Brendan: To była decyzja Stewarta
Brendan Rodgers wypowiedział się w sprawie ostatniego transferu Stewarta Downinga do West Hamu United. Młoty zapłaciły za skrzydłowego 6 milionów funtów. 29-letni Anglik, który wcześniej odmówił opcji przeprowadzki na Upton Park, zdecydował się zmienić swą decyzję po szczerej rozmowie z menadżerem Liverpoolu, po której dowiedział się, że jego szanse na regularne występy w nowym sezonie mogą być mocno ograniczone.
Downing miał jeszcze przez 2 lata ważny kontrakt w klubie, na mocy którego zarabiał 80 tysięcy funtów tygodniowo.
Menadżer Liverpoolu zaprzeczył jakoby wypychał na siłę Stewarta z klubu. Dodał, że był to tylko i wyłącznie wybór jego podopiecznego.
– Ostateczną decyzję w tej sprawie podjął Stu. W jego sprawie nie musieliśmy podejmować pochopnych kroków, gdyż miał jeszcze przez 2 lata ważną umowę z Liverpoolem.

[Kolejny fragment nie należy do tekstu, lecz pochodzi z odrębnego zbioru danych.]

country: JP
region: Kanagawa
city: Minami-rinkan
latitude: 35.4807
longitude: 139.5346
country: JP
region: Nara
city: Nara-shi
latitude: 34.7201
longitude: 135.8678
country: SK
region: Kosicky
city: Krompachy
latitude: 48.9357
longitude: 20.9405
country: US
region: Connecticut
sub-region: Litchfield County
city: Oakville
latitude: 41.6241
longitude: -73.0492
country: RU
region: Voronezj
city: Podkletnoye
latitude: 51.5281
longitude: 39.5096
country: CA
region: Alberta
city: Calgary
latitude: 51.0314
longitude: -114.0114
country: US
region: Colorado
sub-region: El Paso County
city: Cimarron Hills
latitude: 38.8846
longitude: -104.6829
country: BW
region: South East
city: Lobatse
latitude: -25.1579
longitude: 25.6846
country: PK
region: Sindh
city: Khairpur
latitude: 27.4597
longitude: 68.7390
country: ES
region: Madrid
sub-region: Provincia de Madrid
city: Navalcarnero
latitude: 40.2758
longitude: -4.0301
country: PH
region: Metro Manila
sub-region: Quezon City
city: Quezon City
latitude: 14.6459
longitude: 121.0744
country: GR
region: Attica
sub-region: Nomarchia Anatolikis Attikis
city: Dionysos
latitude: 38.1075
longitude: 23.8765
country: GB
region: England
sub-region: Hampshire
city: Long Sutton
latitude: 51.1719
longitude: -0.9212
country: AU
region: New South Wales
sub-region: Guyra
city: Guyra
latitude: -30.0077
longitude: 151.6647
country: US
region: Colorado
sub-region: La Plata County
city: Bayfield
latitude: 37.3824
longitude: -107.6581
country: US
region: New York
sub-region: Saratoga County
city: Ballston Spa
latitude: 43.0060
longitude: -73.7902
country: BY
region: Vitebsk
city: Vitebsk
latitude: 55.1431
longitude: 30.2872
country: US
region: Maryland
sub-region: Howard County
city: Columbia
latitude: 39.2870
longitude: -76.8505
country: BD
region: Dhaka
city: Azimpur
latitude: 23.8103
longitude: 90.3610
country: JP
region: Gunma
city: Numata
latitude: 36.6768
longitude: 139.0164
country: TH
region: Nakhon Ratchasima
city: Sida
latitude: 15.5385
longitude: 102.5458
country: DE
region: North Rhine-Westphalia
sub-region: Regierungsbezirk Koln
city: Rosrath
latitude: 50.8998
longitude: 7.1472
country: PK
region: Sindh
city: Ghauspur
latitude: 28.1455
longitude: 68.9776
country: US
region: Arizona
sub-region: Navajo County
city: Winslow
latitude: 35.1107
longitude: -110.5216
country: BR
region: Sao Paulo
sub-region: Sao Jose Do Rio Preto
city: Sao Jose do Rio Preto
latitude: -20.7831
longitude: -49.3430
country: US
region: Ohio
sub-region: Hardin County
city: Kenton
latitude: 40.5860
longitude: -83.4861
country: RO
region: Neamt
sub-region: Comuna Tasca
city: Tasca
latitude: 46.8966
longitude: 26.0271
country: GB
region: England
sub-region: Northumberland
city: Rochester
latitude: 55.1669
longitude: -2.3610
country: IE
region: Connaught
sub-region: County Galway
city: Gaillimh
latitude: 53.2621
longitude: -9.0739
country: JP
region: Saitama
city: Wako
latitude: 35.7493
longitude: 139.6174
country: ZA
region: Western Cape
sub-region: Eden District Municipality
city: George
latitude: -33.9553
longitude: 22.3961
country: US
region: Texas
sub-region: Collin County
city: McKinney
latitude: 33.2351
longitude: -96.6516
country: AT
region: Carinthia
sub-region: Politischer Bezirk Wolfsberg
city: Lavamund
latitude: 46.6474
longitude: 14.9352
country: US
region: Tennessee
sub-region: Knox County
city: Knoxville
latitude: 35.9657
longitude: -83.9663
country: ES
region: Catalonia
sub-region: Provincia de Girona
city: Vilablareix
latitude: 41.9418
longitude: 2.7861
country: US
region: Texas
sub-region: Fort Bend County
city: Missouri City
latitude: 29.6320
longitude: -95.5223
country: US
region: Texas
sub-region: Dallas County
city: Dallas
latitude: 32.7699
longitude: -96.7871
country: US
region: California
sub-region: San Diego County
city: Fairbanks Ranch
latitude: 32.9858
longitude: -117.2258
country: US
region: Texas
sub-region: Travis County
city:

– Zawodnik otrzymał dobrą ofertę z West Hamu i zdecydował, że taki krok będzie w tym momencie dla niego najlepszą decyzją. Na początku naszej współpracy w klubie Stewart miał gorszy okres, ale mieliśmy zawsze świetny kontakt i Stu wykonywał ogromną pracę dla zespołu. Zdecydował, że odejdzie, ale był zawsze częścią moich idei, tu w Liverpoolu.
Andy Hunter
Komentarze (21)
Tylko, że facet najwyżej siedziałby na ławce i to nie zawsze, więc nie bardzo był sens, żeby tu zostawał.
Raczej mówi to co myśli i co jest w interesie Jego i klubu.
Czy był zawsze częścią jego idei nie wiem, postawił na Niego i pomógł powrócić do formy, więc kto wie, równie dobrze sprzedaż Stu mogłaby wynikać z inicjatywy zarządu, a nie Rodgersa, ale najłatwiej obsmarować trenera.
Reina nie musiał się zgadzać na wypożyczenie, klub nie musi pytać zawodnika czy może przyjąć za Niego ofertę, czyż nie?
Dalglish mówił, że Babel zostanie, Benitez mówił, że Keane zostanie ;)
Pewnie, ze Rodgersowi jako menedżerowi obrywa isę najbardziej, jednak nie tylko On jest odpowiedzialny za transfery, a jak wiemy klub chciał zredukować płace, a jak wiadomo najłatwiejszym celem stanie się rezerwowy bramkarz z gigantyczną pensją.
Chcieli Go sprzedać, nikt nie chciał kupić, Rodgers pieprzył wiec o rywalizacji, myślę z resztą, że On by wolał mieć i Reinę, i Mignoleta, ale cóż zarząd na to by nie pozwolił.
Przede wszystkim popełniono błąd kupując Stewarta Downinga za tak wielkie pieniądze i dawanie mu tak wielkiej tygodniówki, facet nie odgrywałby większej roli w zespole, a zarabia tyle co wicekapitan, więcej od Niego dostają chyba tylko Suarez, Gerrard i Skrtel. Jak dla mnie to bardziej ruchy zarządu niż Rodgersa.
Oczywiście, że nikt Downingowi ręki nie wykręcał, ale wiadomo było wszem i wobec, że Rodgers go nie chce. Za słaby, za wysoka tygodniówka, powodów było kilka, ale cytując klasyka, "ten człowiek w życiu słowa prawdy nie powiedział".